Again we begin by standardize our features.
top6=brca.loc[qvalues.iloc[[1,2,5,6,9],:].index]
scaler = StandardScaler()
X = scaler.fit_transform(top6.values.T) # Scale all gene expression values to stdv =1 and mean =0
y = 2*pr_bool.values.astype(int) - 1 # transform from bool to -1 and 1
We then separate 40% of our cancers into a separate test set. The function \(GridSearchCV\) use cross validation (k=5) to select an optimal slack penalty \(C\) out from a vector of differnt choices.
from sklearn.model_selection import GridSearchCV
X_train, X_test, y_train, y_test = train_test_split(
X, y, test_size=0.3, random_state=0)
param_grid = [{'C': [0.0001, 0.001, 0.1, 1, 10, 100, 1000]}]
clf = GridSearchCV(svm.LinearSVC(max_iter=10000000,class_weight="balanced"), param_grid, cv=5, scoring='accuracy')
clf.fit(X_train, y_train)
print("Best cross validation accuracy for the model: " + str(clf.best_params_))
y_pred = clf.predict(X_test)
pd.DataFrame(data = confusion_matrix(y_test, y_pred),columns = ["predicted_PR-","predicted_PR+"],index=["actual_PR-","actualPR+"])

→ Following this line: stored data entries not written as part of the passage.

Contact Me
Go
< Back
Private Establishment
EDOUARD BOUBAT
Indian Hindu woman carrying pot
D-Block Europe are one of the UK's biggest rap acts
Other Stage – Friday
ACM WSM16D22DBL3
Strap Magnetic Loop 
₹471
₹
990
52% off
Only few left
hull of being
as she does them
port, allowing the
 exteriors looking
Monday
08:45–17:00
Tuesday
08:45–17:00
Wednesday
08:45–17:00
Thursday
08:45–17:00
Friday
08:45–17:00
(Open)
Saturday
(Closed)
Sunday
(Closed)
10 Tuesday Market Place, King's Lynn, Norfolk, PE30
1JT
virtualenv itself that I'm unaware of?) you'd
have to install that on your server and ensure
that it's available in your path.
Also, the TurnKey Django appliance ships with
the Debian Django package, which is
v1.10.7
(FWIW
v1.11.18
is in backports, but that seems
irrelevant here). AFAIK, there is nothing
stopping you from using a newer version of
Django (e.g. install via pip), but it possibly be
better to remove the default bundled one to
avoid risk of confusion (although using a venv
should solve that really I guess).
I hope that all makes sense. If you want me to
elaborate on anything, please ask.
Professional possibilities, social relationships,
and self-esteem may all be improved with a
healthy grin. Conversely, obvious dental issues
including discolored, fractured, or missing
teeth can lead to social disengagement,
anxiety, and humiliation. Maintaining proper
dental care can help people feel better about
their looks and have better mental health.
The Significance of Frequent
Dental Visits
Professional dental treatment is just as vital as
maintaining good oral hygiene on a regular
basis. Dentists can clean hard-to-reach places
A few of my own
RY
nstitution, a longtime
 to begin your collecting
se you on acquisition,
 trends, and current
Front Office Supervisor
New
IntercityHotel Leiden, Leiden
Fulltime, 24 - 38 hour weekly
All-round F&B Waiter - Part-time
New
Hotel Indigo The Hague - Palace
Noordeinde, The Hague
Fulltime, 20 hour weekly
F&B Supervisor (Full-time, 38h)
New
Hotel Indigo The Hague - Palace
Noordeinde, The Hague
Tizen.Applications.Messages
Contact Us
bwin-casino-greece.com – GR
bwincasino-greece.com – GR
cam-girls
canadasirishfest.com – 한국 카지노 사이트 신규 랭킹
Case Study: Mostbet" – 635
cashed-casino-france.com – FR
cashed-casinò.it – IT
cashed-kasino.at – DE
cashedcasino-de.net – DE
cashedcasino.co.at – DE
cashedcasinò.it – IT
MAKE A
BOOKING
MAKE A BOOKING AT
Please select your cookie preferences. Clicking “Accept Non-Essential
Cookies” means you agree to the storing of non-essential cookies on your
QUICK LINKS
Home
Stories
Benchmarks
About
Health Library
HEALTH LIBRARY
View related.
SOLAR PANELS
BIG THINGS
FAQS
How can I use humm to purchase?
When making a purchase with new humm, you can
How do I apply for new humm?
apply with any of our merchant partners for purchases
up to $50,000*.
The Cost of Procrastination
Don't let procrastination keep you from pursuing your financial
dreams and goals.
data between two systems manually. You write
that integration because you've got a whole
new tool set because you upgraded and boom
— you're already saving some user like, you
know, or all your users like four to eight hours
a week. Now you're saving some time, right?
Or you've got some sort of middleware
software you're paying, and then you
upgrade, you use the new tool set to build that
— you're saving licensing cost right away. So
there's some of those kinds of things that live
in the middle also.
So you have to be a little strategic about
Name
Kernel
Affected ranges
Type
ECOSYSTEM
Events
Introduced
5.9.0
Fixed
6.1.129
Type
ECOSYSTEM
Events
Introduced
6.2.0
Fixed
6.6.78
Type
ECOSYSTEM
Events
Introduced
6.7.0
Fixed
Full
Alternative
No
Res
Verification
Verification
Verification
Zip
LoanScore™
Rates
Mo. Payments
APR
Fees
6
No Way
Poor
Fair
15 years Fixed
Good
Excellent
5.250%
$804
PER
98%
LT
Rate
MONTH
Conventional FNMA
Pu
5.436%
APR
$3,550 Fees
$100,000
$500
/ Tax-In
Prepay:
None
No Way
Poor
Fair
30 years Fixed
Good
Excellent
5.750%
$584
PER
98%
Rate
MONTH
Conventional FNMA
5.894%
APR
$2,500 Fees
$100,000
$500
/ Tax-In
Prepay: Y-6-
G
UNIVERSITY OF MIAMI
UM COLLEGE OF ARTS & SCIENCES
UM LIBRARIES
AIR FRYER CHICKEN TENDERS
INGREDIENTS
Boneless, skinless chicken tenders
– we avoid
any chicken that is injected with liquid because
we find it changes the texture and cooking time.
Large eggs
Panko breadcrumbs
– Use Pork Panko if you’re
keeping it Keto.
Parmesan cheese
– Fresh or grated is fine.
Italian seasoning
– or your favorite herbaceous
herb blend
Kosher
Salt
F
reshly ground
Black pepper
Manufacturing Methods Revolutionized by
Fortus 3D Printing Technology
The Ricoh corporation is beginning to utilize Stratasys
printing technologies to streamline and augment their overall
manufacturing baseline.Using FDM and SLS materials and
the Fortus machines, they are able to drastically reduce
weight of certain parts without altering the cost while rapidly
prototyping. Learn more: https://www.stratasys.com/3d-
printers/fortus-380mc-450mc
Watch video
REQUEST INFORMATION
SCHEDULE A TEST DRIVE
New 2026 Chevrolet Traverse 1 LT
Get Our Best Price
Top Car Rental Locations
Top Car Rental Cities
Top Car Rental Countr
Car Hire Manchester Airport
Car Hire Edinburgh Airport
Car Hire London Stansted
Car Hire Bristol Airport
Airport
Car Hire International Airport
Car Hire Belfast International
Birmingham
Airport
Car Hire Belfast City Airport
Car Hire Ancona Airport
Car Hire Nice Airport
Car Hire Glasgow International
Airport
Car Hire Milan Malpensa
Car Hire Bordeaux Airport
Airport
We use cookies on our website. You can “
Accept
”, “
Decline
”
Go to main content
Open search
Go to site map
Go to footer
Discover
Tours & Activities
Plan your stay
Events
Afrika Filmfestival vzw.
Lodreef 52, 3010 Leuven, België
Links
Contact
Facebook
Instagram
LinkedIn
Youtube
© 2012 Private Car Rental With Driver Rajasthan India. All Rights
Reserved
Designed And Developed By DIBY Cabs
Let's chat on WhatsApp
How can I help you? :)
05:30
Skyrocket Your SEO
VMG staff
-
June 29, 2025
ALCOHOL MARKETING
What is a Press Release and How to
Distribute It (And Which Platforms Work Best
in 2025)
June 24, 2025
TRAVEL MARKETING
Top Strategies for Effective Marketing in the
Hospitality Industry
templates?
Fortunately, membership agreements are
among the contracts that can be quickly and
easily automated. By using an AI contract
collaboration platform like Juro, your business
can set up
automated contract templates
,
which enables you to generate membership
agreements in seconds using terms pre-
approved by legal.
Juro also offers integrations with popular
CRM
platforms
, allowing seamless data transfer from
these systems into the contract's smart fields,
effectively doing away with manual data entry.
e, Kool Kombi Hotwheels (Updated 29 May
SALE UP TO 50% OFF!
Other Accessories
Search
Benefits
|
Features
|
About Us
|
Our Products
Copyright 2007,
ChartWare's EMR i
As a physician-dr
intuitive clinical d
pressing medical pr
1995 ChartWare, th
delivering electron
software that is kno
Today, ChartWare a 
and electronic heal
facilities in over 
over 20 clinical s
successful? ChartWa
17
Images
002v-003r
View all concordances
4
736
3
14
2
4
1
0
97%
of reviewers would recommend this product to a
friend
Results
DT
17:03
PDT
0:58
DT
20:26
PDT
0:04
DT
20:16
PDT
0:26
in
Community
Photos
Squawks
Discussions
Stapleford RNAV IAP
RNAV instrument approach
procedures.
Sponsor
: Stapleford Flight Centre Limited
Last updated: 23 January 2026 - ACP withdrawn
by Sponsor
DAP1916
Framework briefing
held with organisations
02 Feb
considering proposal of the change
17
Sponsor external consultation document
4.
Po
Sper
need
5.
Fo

Best cross validation accuracy for the model: {'C': 0.1}
predicted_PR- | predicted_PR+ | |
---|---|---|
actual_PR- | 51 | 24 |
actualPR+ | 13 | 158 |
Given the choise of penalty \(C=0.1\), we can now perform a cross validation (k=5) on the full data set. Here we will train thee separate classifiers on ech cross validation training set, and subsequently merge each such predictor’s prediction into one combined result.
from sklearn.model_selection import StratifiedKFold
y_pred, y_real = np.array([]), np.array([])
skf = StratifiedKFold(n_splits=5)
for train_id, test_id in skf.split(X, y):
X_train, X_test, y_train, y_test = X[train_id,:], X[test_id,:], y[train_id],y[test_id]
clf = svm.LinearSVC(C=0.1,max_iter=100000).fit(X_train, y_train) # Train an SVM
y_pred_fold = clf.predict(X_test) # Predict labels for the give features
y_pred = np.concatenate([y_pred,y_pred_fold])
y_real = np.concatenate([y_real,y_test])
pd.DataFrame(data = confusion_matrix(y_real, y_pred),columns = ["predicted_PR-","predicted_PR+"],index=["actual_PR-","actualPR+"])
predicted_PR- | predicted_PR+ | |
---|---|---|
actual_PR- | 170 | 81 |
actualPR+ | 34 | 532 |
9.2.1. Some study questions for the notebook#
Data Preprocessing Effects:
Modify the data preprocessing steps (such as normalization or feature scaling) and observe how these changes affect the outcomes of the models. Which preprocessing step had the most significant impact?
Feature Weights:
Fot the overoptimistic predictor, investigate which features that are given the highest weight, by studying the
clf.coef_
vector. Do these genes have any particular relevance for the disaease?
Cross-validation:
Vary the number of folds in the cross validation of the low dimensional classifier. Does this effect the outcome?
Type of classifier
Replace the LinearSVM classifier by any non-linear classifier from the sk-learn library, e.g. HistGradientBoostingClassifier. How does this effect the behaviour of the classifier?
Model Robustness:
Introduce noise to the data (e.g., randomly flip labels or add outliers) and re-evaluate the model’s performance. Which model handles noise better, and why do you think that is?